**Records shown**

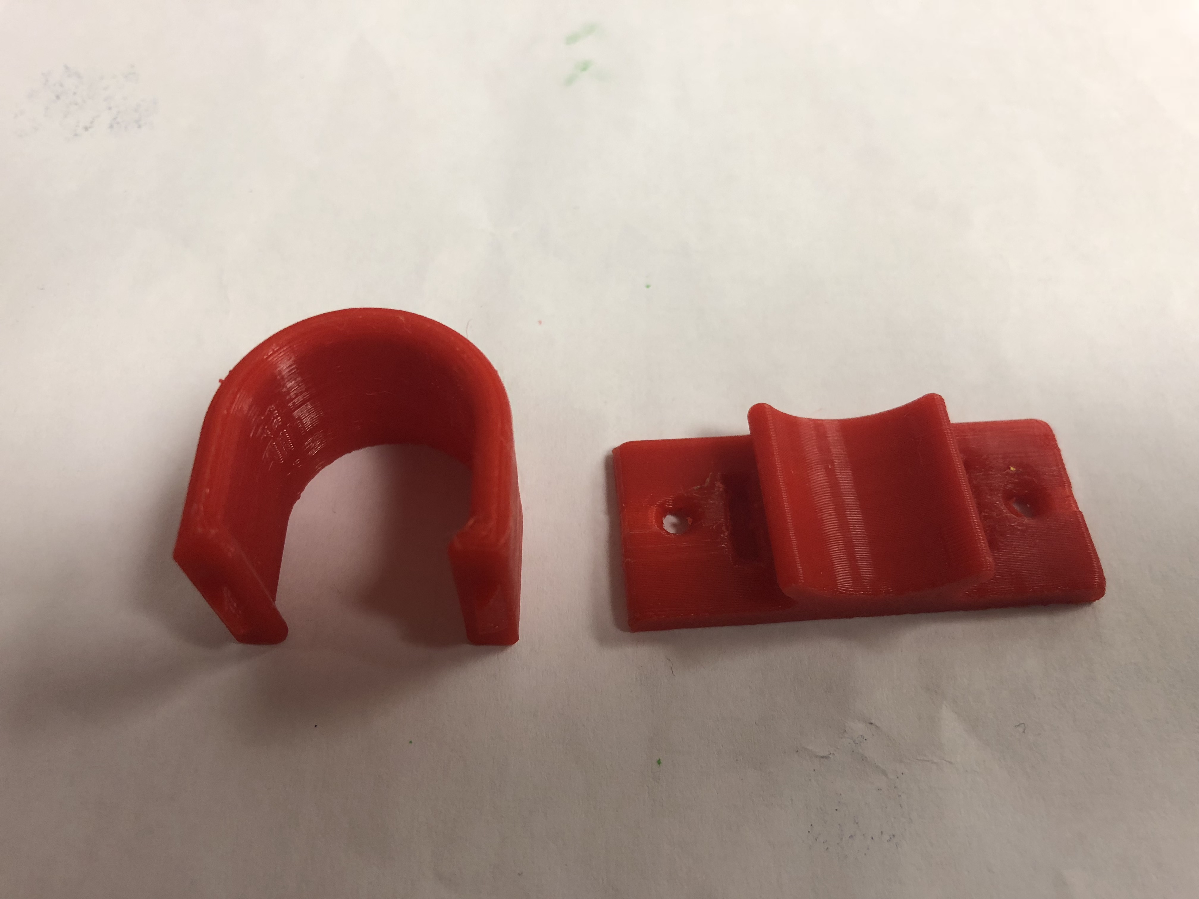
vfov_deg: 49.7
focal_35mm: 28
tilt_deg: -60.0
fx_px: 970
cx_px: 600
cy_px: 450
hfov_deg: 63.4
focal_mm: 4
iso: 40
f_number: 1.8
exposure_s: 1/30
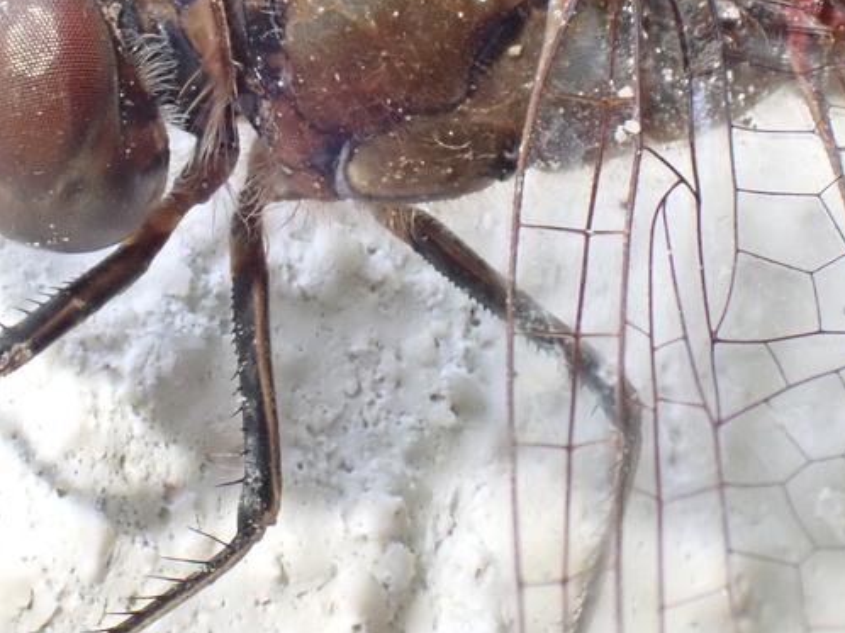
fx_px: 3221
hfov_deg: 14.9
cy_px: 120
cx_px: 288
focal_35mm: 132
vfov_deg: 11.2
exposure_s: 1/100
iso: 800
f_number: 5.6
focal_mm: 13.65
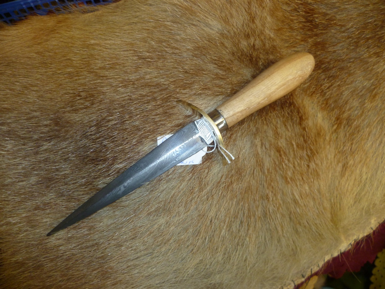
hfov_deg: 63.4
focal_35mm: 28
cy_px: 144
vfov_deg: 49.7
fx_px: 311
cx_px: 192
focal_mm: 5
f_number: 2.8
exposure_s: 1/30
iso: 160
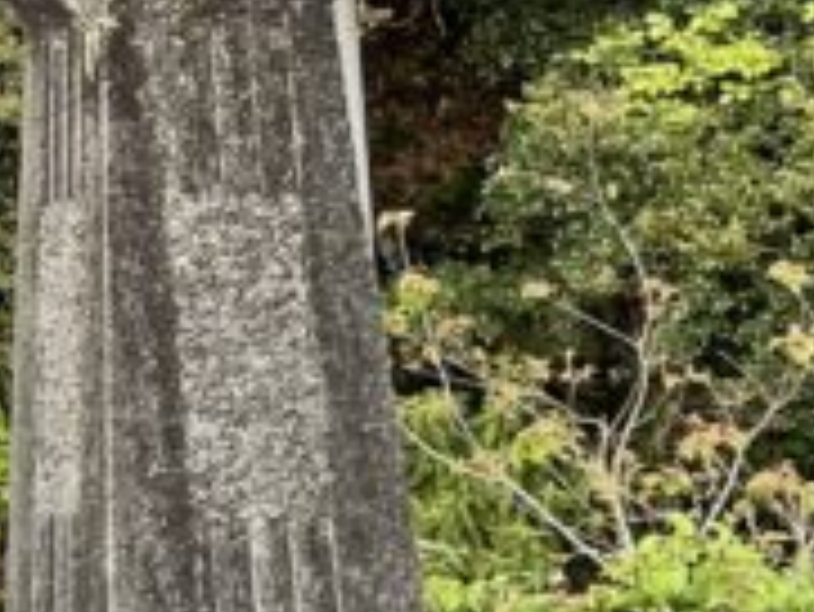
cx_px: -1358
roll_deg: +0.1
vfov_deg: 10.0
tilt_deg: +7.5
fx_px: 3459
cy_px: -27
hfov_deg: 10.7
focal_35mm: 147
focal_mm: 4.2
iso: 32
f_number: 1.6
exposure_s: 1/530
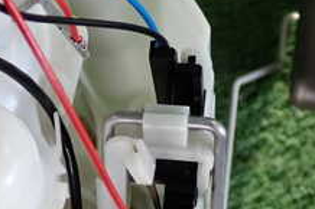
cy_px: 166
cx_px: 46
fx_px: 953
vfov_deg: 12.5
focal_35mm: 109
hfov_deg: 18.5
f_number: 2.7
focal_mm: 6.83
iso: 320
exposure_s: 1/125
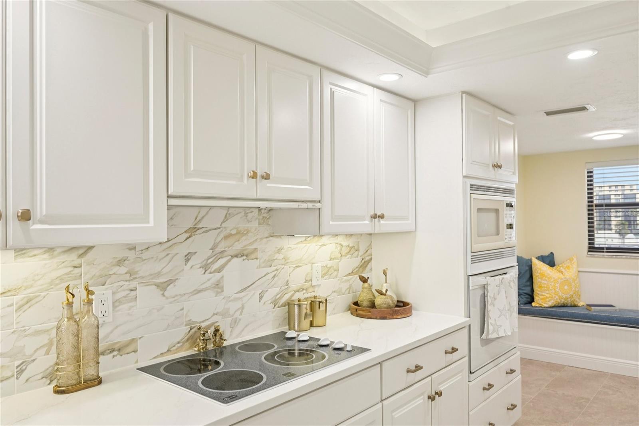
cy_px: 213
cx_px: 320
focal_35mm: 24
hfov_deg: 72.6
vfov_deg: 52.2
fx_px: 435
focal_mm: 24.5
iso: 400
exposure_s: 1/60
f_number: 8
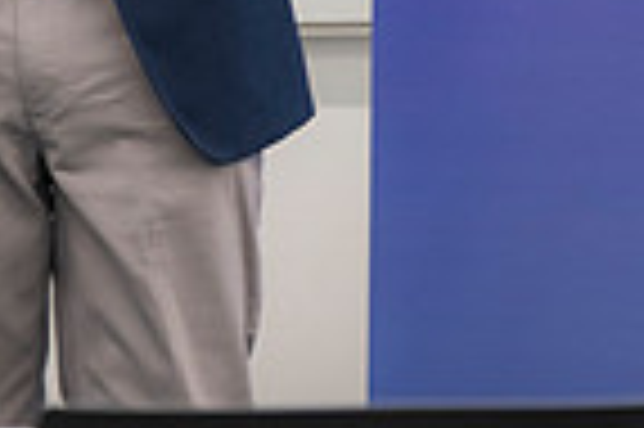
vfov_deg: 1.7
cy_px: -421
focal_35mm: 813
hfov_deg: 2.5
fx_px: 14527
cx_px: 41
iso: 1000
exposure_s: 1/125
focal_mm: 200
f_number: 2.8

**Work required**
Output the lines from the one holding "vfov_deg: 1.7" to the last line of the material, inclusive, exactly as they appear. Add no others.

**Output below**
vfov_deg: 1.7
cy_px: -421
focal_35mm: 813
hfov_deg: 2.5
fx_px: 14527
cx_px: 41
iso: 1000
exposure_s: 1/125
focal_mm: 200
f_number: 2.8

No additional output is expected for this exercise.